An ordinance passed by county officials Monday sets penalties for businesses that violate public health orders that went into effect Nov. 19. Businesses and events will be checked for compliance with rules requiring face mask use and other safety measures, and fines will be assessed if initial warnings are ignored.
The ordinance includes a sample form for assessments, which asks whether the subject of the inspection is following each of the directives of the public health order. In the case of a gathering or event – outside of a household or religious service – it asks whether a safety plan had been submitted to the health department for approval ahead of time and whether more than 25 people attended.
A civil citation form is also attached. The ordinance spells out eight second-offense fines, including $50 for failure to post a face covering sign at every entrance and $100 for failure to create a COVID-19 response plan as required in the Elkhart County Health Department’s Nov. 19 orders.
There is a fine of $250 for violations including failure to ensure compliance with the face covering directive, hosting an unauthorized meeting or special event or other violations of the public health order.
Total fines on second offense are capped at $2,500 per day. Fine amounts are doubled on subsequent offenses, up to a total of $5,000.
The penalties go into effect Dec. 17, after the Elkhart County Board of Commissioners held an emergency meeting Tuesday to correct a mistake from Monday that gave an earlier date. The ordinance must be advertised for two weeks before it can be enacted, and the original Dec. 10 date didn’t give enough time.
“Nobody noticed that yesterday but that was not an attainable date,” Commissioner Mike Yoder said Tuesday. “So much work went into this ordinance, it was read and re-read so many times, it was just an oversight.”
The ordinance does not carry an end date, but remains in effect until it’s rescinded by the county commissioners or until the public health order is rescinded by the county health officer.
The county’s measure applies to businesses and entities in both unincorporated areas and in municipalities.
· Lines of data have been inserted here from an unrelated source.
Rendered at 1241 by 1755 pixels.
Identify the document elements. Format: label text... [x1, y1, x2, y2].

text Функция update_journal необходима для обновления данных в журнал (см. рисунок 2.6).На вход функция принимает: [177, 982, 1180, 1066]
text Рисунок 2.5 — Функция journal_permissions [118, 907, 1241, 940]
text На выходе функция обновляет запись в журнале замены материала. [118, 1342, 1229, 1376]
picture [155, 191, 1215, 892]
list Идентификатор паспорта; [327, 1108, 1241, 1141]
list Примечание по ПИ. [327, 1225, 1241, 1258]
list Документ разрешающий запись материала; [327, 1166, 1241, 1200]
It authorizes cities and towns to designate a group who can enforce the ordinance locally.
Yoder said they wanted to coordinate the ordinance with the mayors in Elkhart County, and he expects them to put similar measures before their local boards in the coming weeks.
“We worked closely with mayors and the cities’ attorneys on this,” he said. “We expect the mayors and city councils to be considering either similar language or something similar at council meetings either this month or in January. We wanted to be sure everything was aligned, that can be a complicated process.”
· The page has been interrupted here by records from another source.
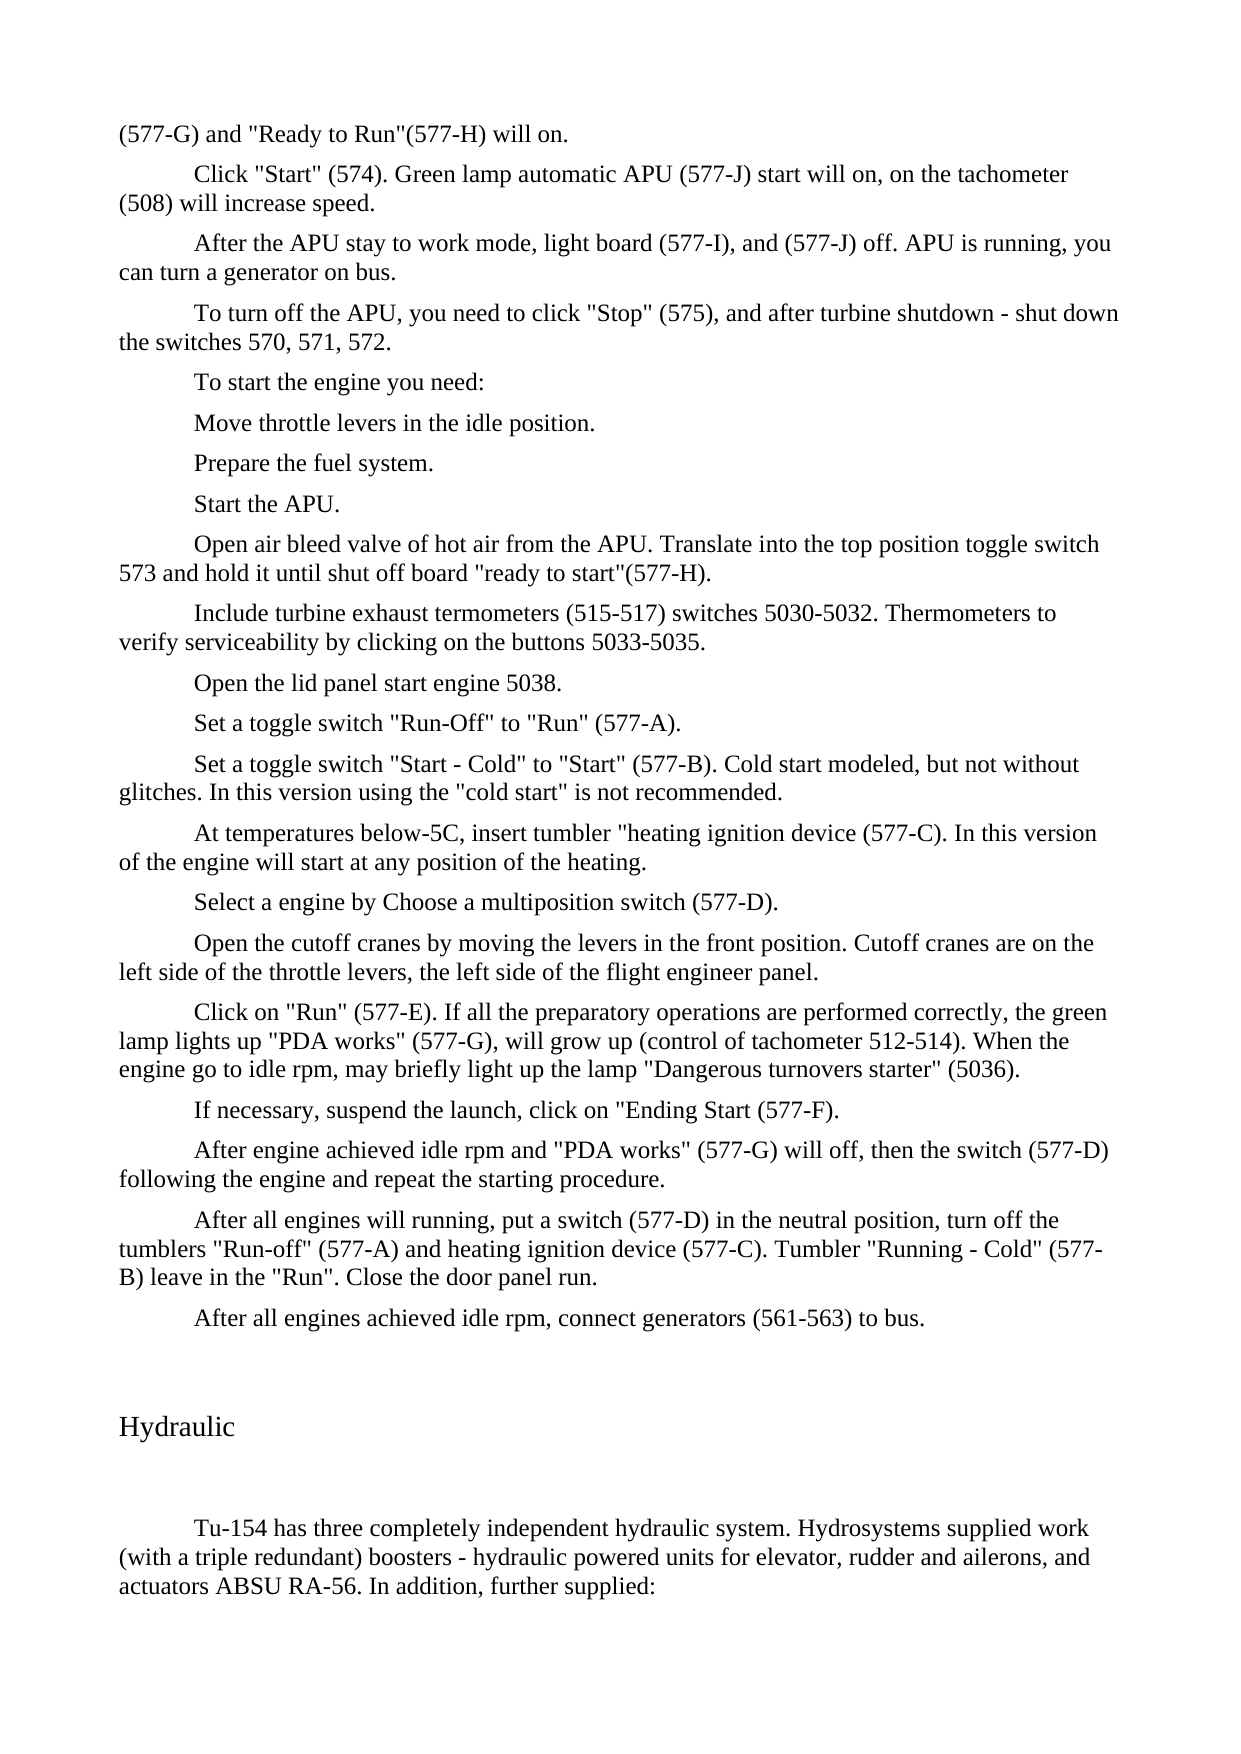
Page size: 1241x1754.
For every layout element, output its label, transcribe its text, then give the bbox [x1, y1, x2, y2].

text Tu-154 has three completely independent hydraulic system. Hydrosystems supplied work (with a triple redundant) boosters - hydraulic powered units for elevator, rudder and ailerons, and actuators ABSU RA-56. In addition, further supplied: [119, 1513, 1122, 1600]
text Set a toggle switch "Run-Off" to "Run" (577-A). [119, 708, 1122, 737]
text After the APU stay to work mode, light board (577-I), and (577-J) off. APU is running, you can turn a generator on bus. [119, 228, 1122, 286]
text Start the APU. [119, 489, 1122, 517]
text After all engines will running, put a switch (577-D) in the neutral position, turn off the tumblers "Run-off" (577-A) and heating ignition device (577-C). Tumbler "Running - Cold" (577-B) leave in the "Run". Close the door panel run. [119, 1205, 1122, 1291]
text Set a toggle switch "Start - Cold" to "Start" (577-B). Cold start modeled, but not without glitches. In this version using the "cold start" is not recommended. [119, 749, 1122, 806]
text If necessary, suspend the launch, click on "Ending Start (577-F). [119, 1095, 1122, 1124]
text Move throttle levers in the idle position. [119, 408, 1122, 436]
text Select a engine by Choose a multiposition switch (577-D). [119, 887, 1122, 916]
text After engine achieved idle rpm and "PDA works" (577-G) will off, then the switch (577-D) following the engine and repeat the starting procedure. [119, 1136, 1122, 1193]
text At temperatures below-5C, insert tumbler "heating ignition device (577-C). In this version of the engine will start at any position of the heating. [119, 818, 1122, 876]
text Prepare the fuel system. [119, 448, 1122, 477]
text Click on "Run" (577-E). If all the preparatory operations are performed correctly, the green lamp lights up "PDA works" (577-G), will grow up (control of tachometer 512-514). When the engine go to idle rpm, may briefly light up the lamp "Dangerous turnovers starter" (5036). [119, 997, 1122, 1083]
text Open the lid panel start engine 5038. [119, 668, 1122, 696]
text To turn off the APU, you need to click "Stop" (575), and after turbine shutdown - shut down the switches 570, 571, 572. [119, 298, 1122, 355]
text Click "Start" (574). Green lamp automatic APU (577-J) start will on, on the tachometer (508) will increase speed. [119, 159, 1122, 217]
text After all engines achieved idle rpm, connect generators (561-563) to bus. [119, 1303, 1122, 1332]
text Hydraulic [119, 1409, 1122, 1443]
text To start the engine you need: [119, 367, 1122, 396]
text Open the cutoff cranes by moving the levers in the front position. Cutoff cranes are on the left side of the throttle levers, the left side of the flight engineer panel. [119, 928, 1122, 985]
text (577-G) and "Ready to Run"(577-H) will on. [119, 119, 1122, 147]
text Open air bleed valve of hot air from the APU. Translate into the top position toggle switch 573 and hold it until shut off board "ready to start"(577-H). [119, 529, 1122, 587]
text Include turbine exhaust termometers (515-517) switches 5030-5032. Thermometers to verify serviceability by clicking on the buttons 5033-5035. [119, 598, 1122, 656]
Goshen Mayor Jeremy Stutsman confirmed that he, Elkhart Mayor Rod Roberson and Nappanee Mayor Phil Jenkins have been working together and plan to make a joint announcement this week.
Food inspectors with the Elkhart County Health Department will be involved in checking on businesses and events, though Health Officer Dr. Lydia Mertz said they hope to get help from others as well. The ordinance also gives enforcement authority at the county level to the Emergency Management director.
Some inspections will be spontaneous and some will be complaint-driven, according to Mertz. She said the aim is to educate people on the rules, work through problems they may have and stress the seriousness of the pandemic.